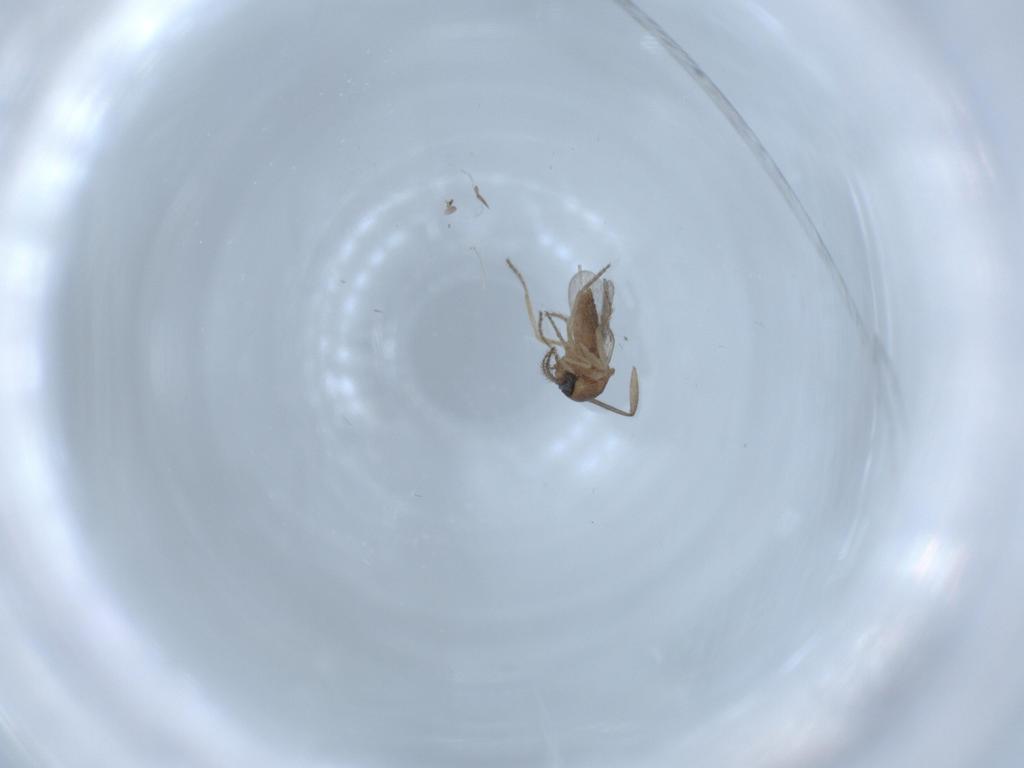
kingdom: Animalia
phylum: Arthropoda
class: Insecta
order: Diptera
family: Ceratopogonidae
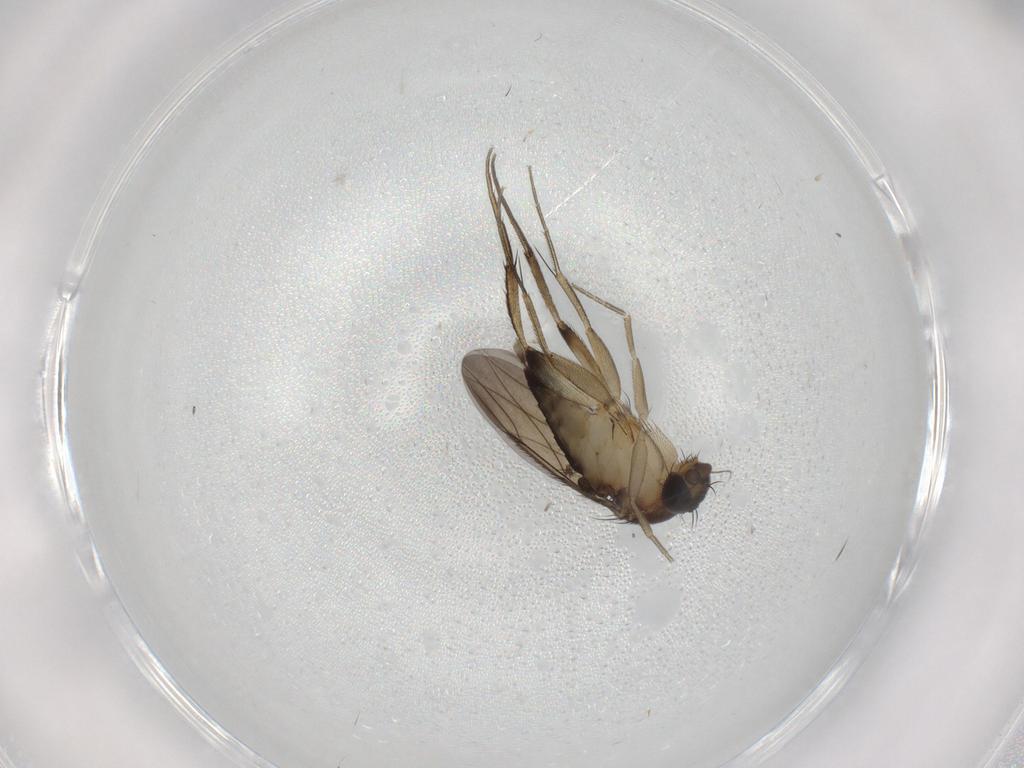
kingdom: Animalia
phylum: Arthropoda
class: Insecta
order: Diptera
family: Phoridae
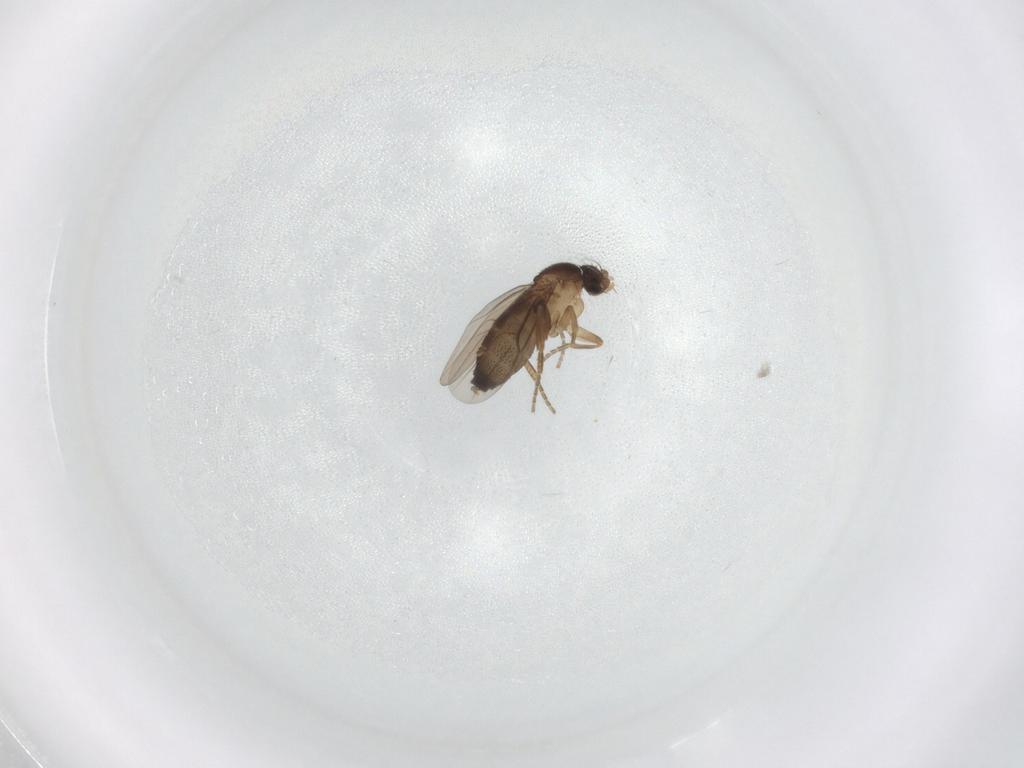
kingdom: Animalia
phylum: Arthropoda
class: Insecta
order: Diptera
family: Phoridae
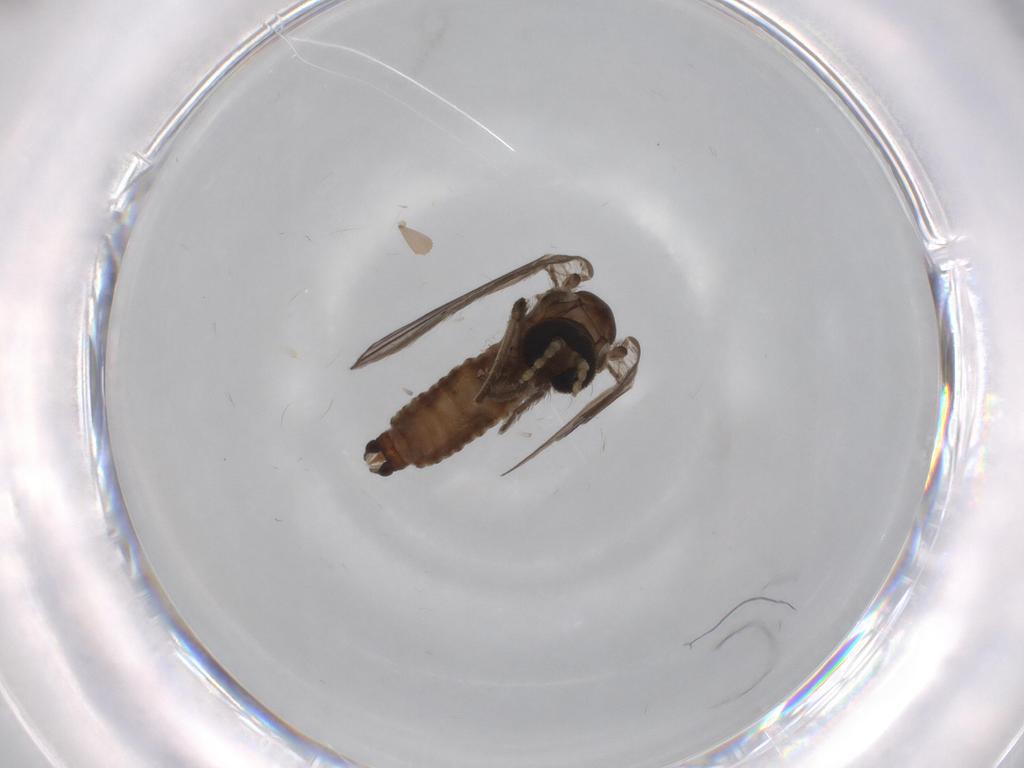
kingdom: Animalia
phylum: Arthropoda
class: Insecta
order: Diptera
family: Dolichopodidae
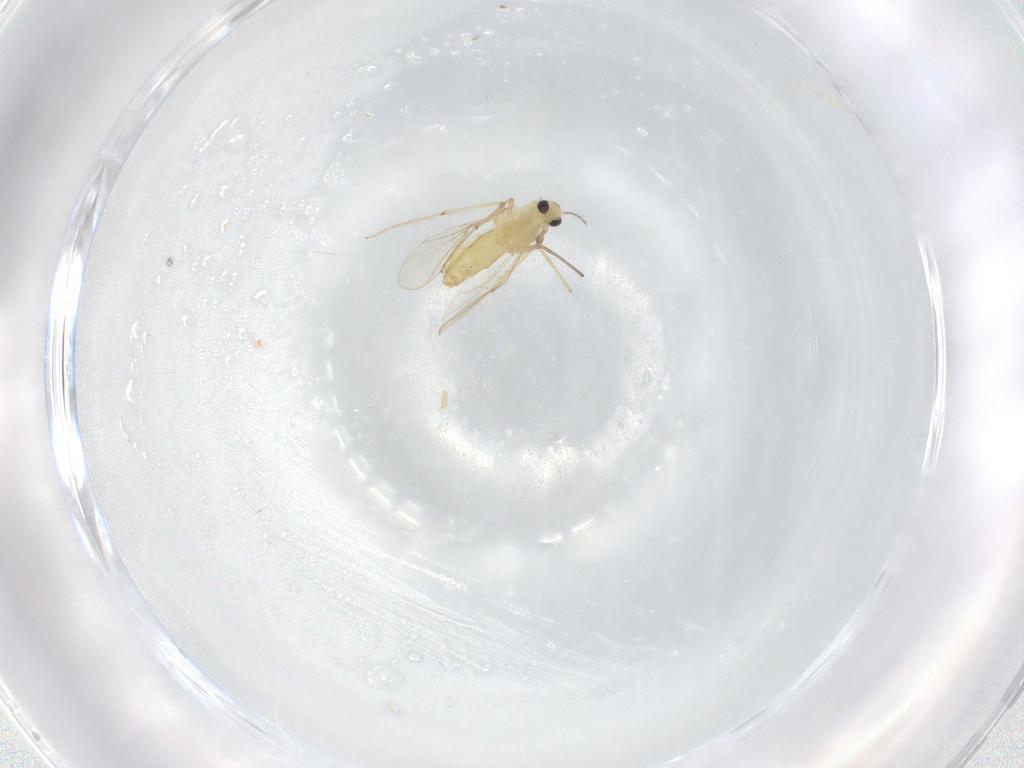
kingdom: Animalia
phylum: Arthropoda
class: Insecta
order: Diptera
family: Chironomidae
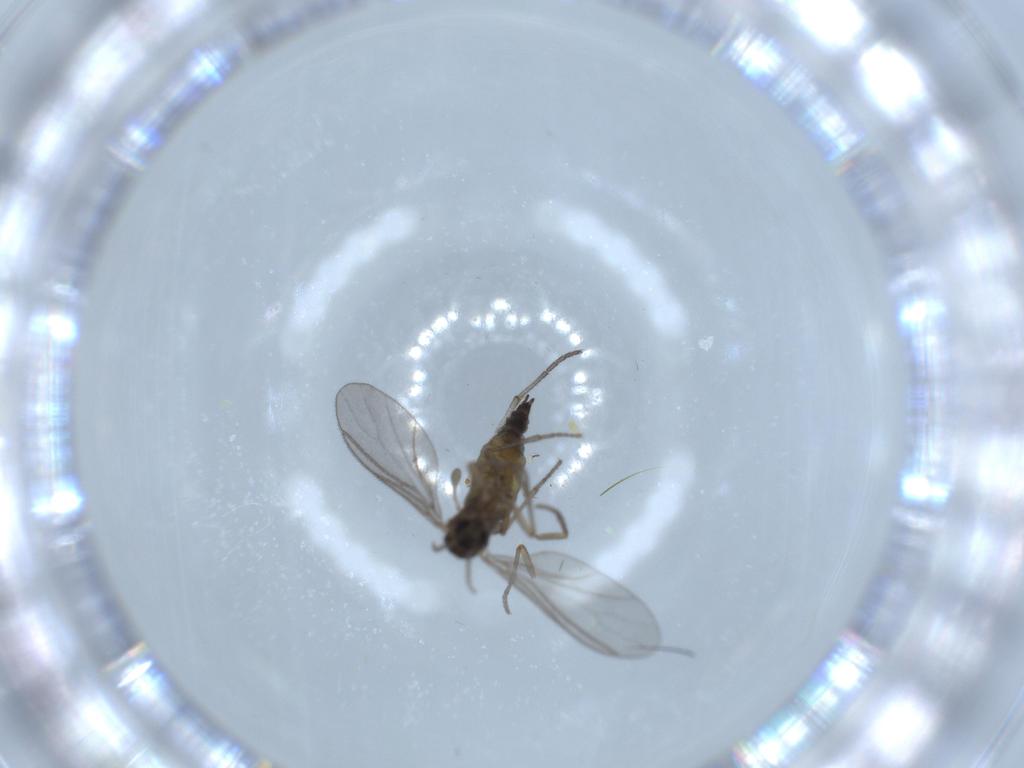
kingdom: Animalia
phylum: Arthropoda
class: Insecta
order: Diptera
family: Sciaridae
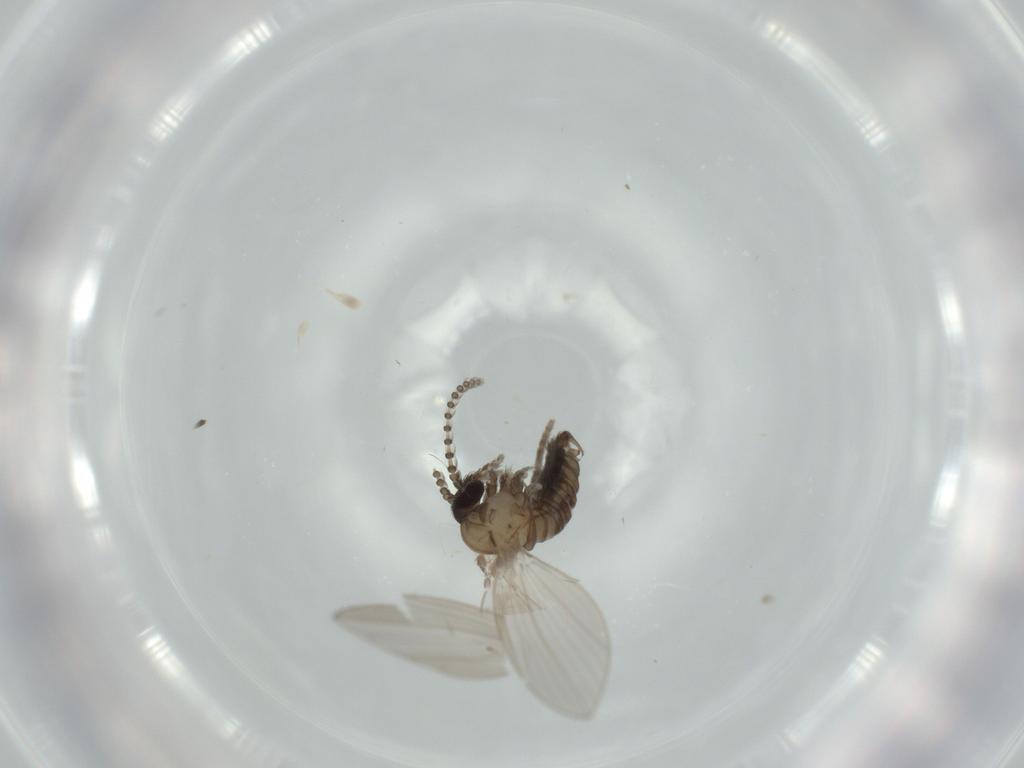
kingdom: Animalia
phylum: Arthropoda
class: Insecta
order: Diptera
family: Psychodidae
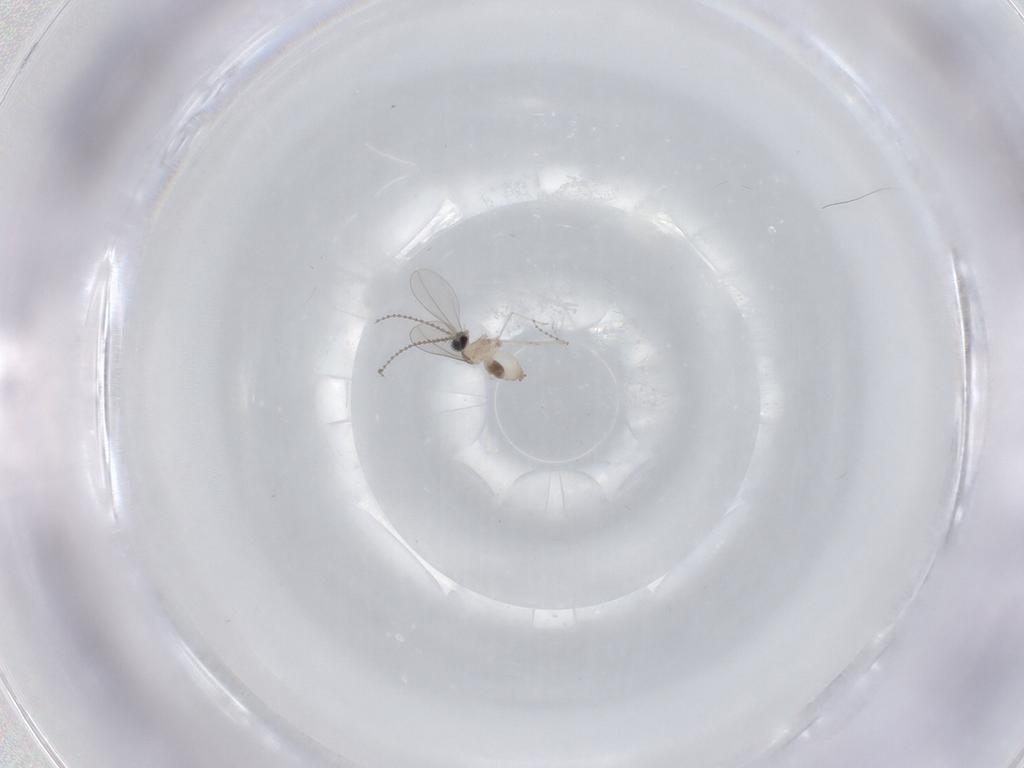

########

■ DO THIS
Turn every line of the data above into a JSON list of strings, one string per line, with blank lines left out. Leave the pictures out of the answer.

■ FINISHED TASK
[
  "kingdom: Animalia",
  "phylum: Arthropoda",
  "class: Insecta",
  "order: Diptera",
  "family: Ceratopogonidae",
  "kingdom: Animalia",
  "phylum: Arthropoda",
  "class: Insecta",
  "order: Diptera",
  "family: Phoridae",
  "kingdom: Animalia",
  "phylum: Arthropoda",
  "class: Insecta",
  "order: Diptera",
  "family: Phoridae",
  "kingdom: Animalia",
  "phylum: Arthropoda",
  "class: Insecta",
  "order: Diptera",
  "family: Dolichopodidae",
  "kingdom: Animalia",
  "phylum: Arthropoda",
  "class: Insecta",
  "order: Diptera",
  "family: Chironomidae",
  "kingdom: Animalia",
  "phylum: Arthropoda",
  "class: Insecta",
  "order: Diptera",
  "family: Sciaridae",
  "kingdom: Animalia",
  "phylum: Arthropoda",
  "class: Insecta",
  "order: Diptera",
  "family: Psychodidae"
]